WHAT THE TASK ASKS: Gather all lines in the data that hold the string "format".

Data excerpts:
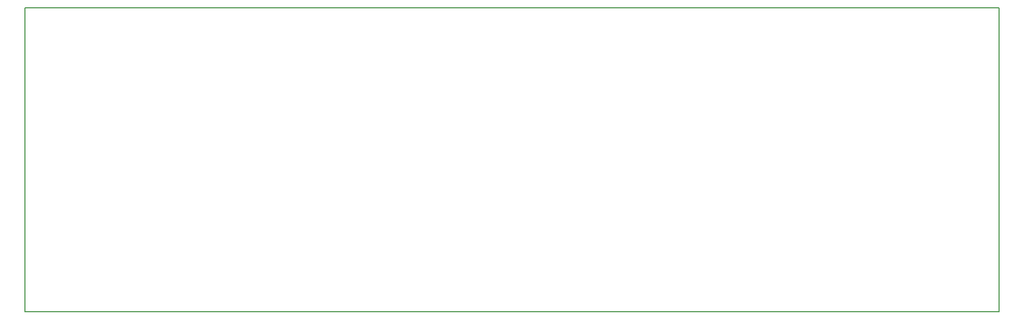
<source format=gbr>
G04 #@! TF.FileFunction,Profile,NP*
%FSLAX46Y46*%
G04 Gerber Fmt 4.6, Leading zero omitted, Abs format (unit mm)*
G04 Created by KiCad (PCBNEW 4.0.4-stable) date 03/02/17 17:25:37*
%MOMM*%
%LPD*%
G01*
G04 APERTURE LIST*
%ADD10C,0.100000*%
%ADD11C,0.150000*%
G04 APERTURE END LIST*
D10*
D11*
X4200Y-1600D02*
X158754202Y-1600D01*
X-5800Y49570000D02*
X-5800Y-1600D01*
X158744200Y49570000D02*
X-10038Y49570000D01*
X158744200Y18400D02*
X158744200Y49570002D01*
M02*

</source>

RESULT OF THIS TASK:
<source format=gbr>
G04 Gerber Fmt 4.6, Leading zero omitted, Abs format (unit mm)*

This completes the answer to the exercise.